La circulaire du 12 juin 2001 relative à l'Observatoire du bruit des transports terrestres - Résorption des points noirs du bruit des transports terrestres assure la déclinaison territoriale de cette ambition. Ce texte, encore d'actualité, définit l'organisation locale de l'action de l'État pour résorber les PNB.
La circulaire confie aux observatoires du bruit, placés sous l'égide du préfet, la mission de recenser les zones de bruit critique de toutes les infrastructures des réseaux de transports terrestres. En revanche, la détermination exacte des points noirs devant faire l'objet d'actions de résorption ne concerne que les réseaux routier et ferroviaire nationaux. Ce programme de résorption devait porter sur 200 000 logements et s'échelonner sur une durée d'au moins dix ans. Des financements à hauteur d'environ 350 millions de francs par an étaient alors prévus.

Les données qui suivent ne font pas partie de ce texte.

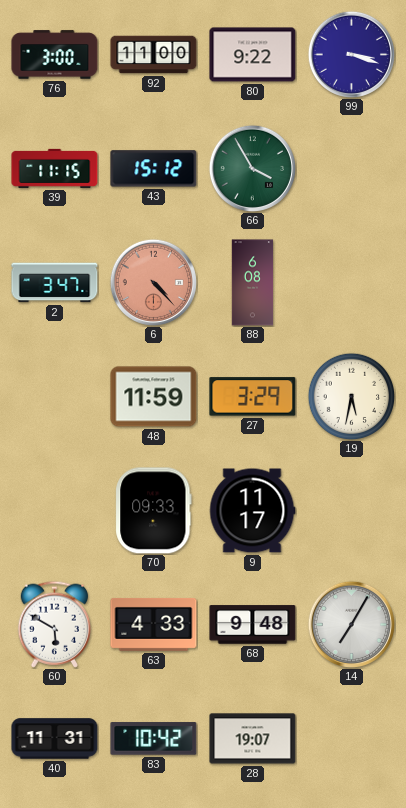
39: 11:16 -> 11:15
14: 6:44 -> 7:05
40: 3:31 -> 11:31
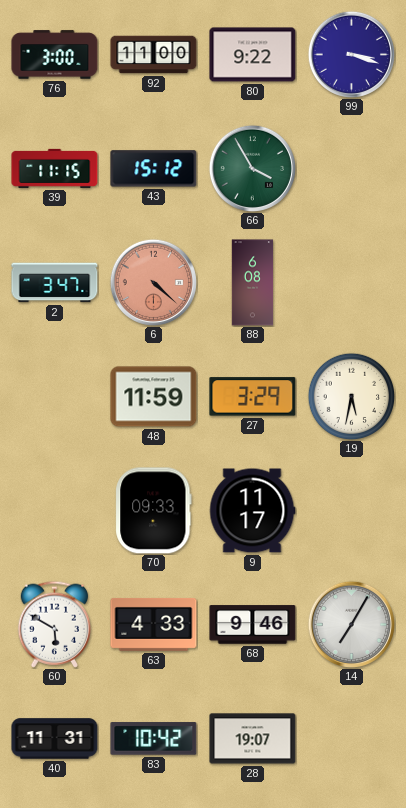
6: 4:23 -> 4:22
68: 9:48 -> 9:46
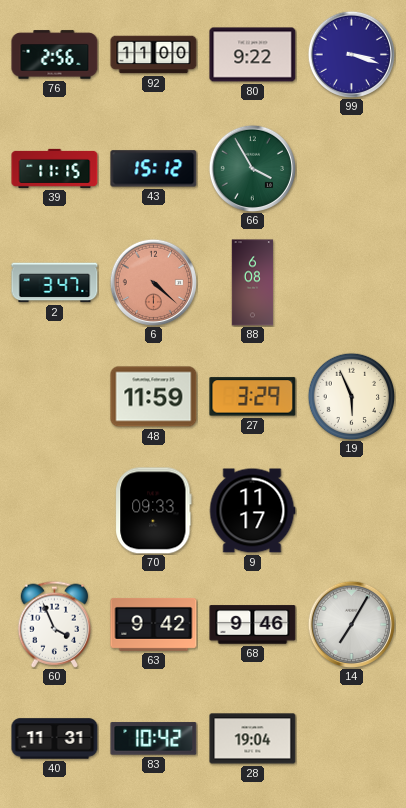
76: 3:00 -> 2:56
19: 5:32 -> 5:56
60: 5:50 -> 3:56
63: 4:33 -> 9:42
28: 19:07 -> 19:04
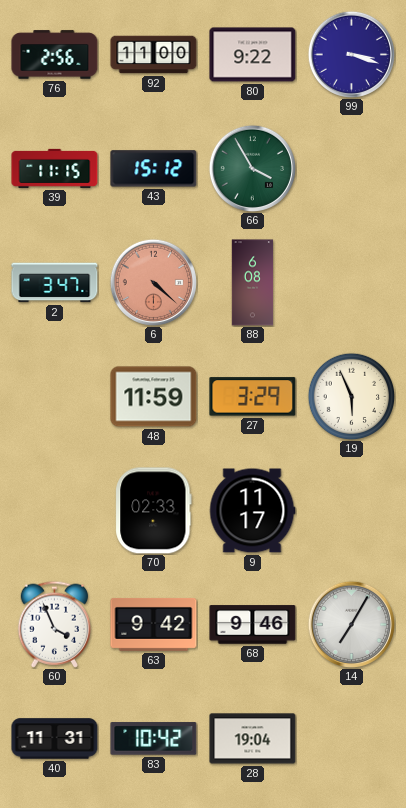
70: 09:33 -> 02:33
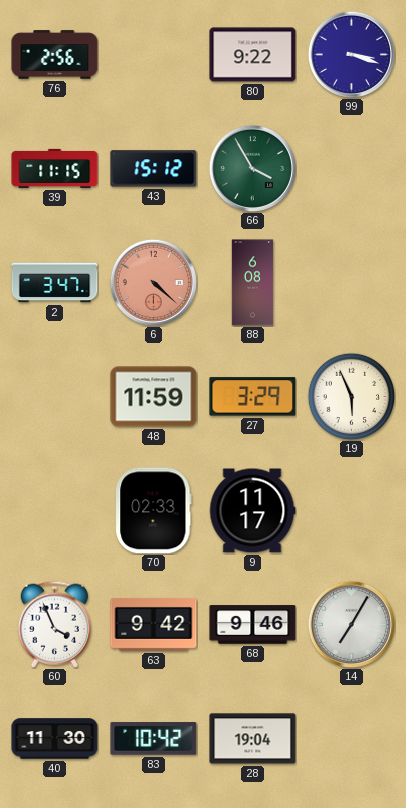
92: 11:00 -> none
40: 11:31 -> 11:30
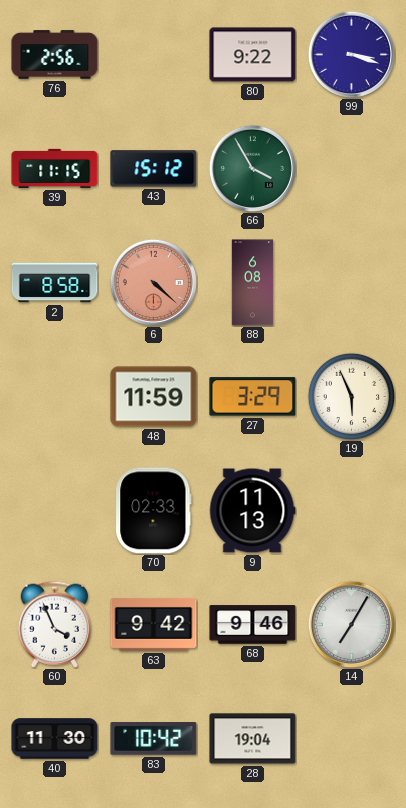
2: 3:47 -> 8:58
9: 11:17 -> 11:13
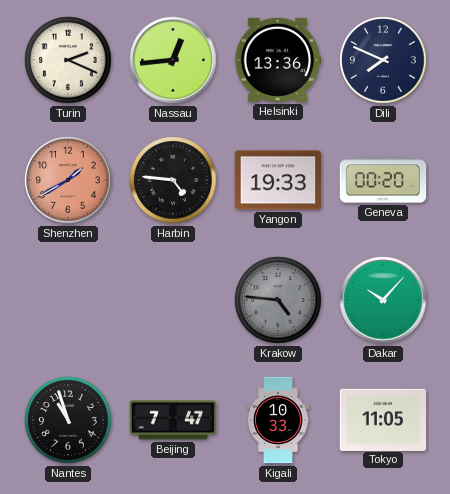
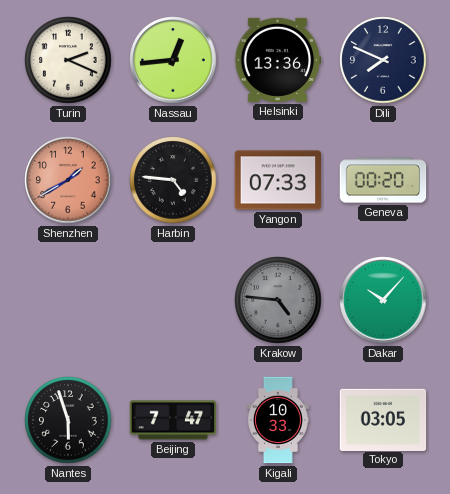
Yangon: 19:33 -> 07:33
Nantes: 10:57 -> 5:57
Tokyo: 11:05 -> 03:05
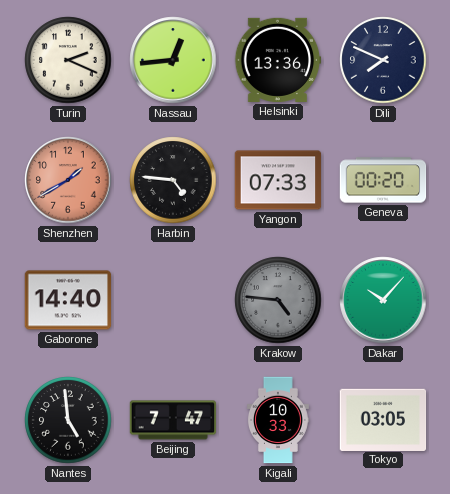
Gaborone: none -> 14:40
Nantes: 5:57 -> 4:59
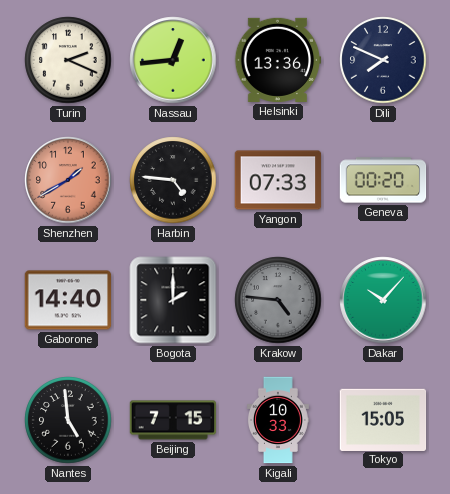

Ensuite, un nouveau plan bruit de l'ADEME a été lancé en 2009, après le Grenelle de l'Environnement, qui visait une résorption des points les plus préoccupants dans un délai maximal de sept ans. Ainsi, sur la période 2009-2015, 28,45 M€ ont été rattachés au Programme 181 (Prévention des risques) piloté par la DGPR pour la résorption des PNB. Ces crédits ont permis de financer plus de 700 opérations sur la période (soit un montant moyen d'environ 40 000 € par opération).
Les sociétés concessionnaires d'autoroute ont également mené des actions sur le réseau concédé. Selon l'Association des sociétés françaises d'autoroutes (ASFA) « les PNB le long des réseaux concédés sont ainsi globalement résorbés ou en voie de l'être ».
Actuellement, la résorption des PNB ne fait plus l'objet d'une enveloppe budgétaire spécifique. Elle est englobée dans les crédits consacrés à la modernisation du réseau routier, ce qui conduit à amoindrir les actions de lutte contre les points noirs.
D'après les informations communiquées par la DGITM aux rapporteurs, pour ce qui concerne le réseau national concédé antérieur à la loi bruit de 1992, la DGITM s'est appuyée depuis le début des années 2000 sur les concessionnaires autoroutiers pour l'ensemble des points noirs bruit. Fin 2025, la quasi-totalité des points noirs du bruit aura été résorbée. S'agissant du réseau non concédé, les CPER 2015-2020 ont déployé un financement total de 104 M€ (dont 78 M€ de part État), dédié au traitement des nuisances sonores le long des routes existantes essentiellement par écrans phoniques. Des financements à hauteur de 7,2 M€ ont été mis en place sur la période 2023-2024, dont une participation de l'État de 6,5 M€, pour traiter la résorption des PNB par écrans phoniques et par isolations de façades sur le réseau national non concédé.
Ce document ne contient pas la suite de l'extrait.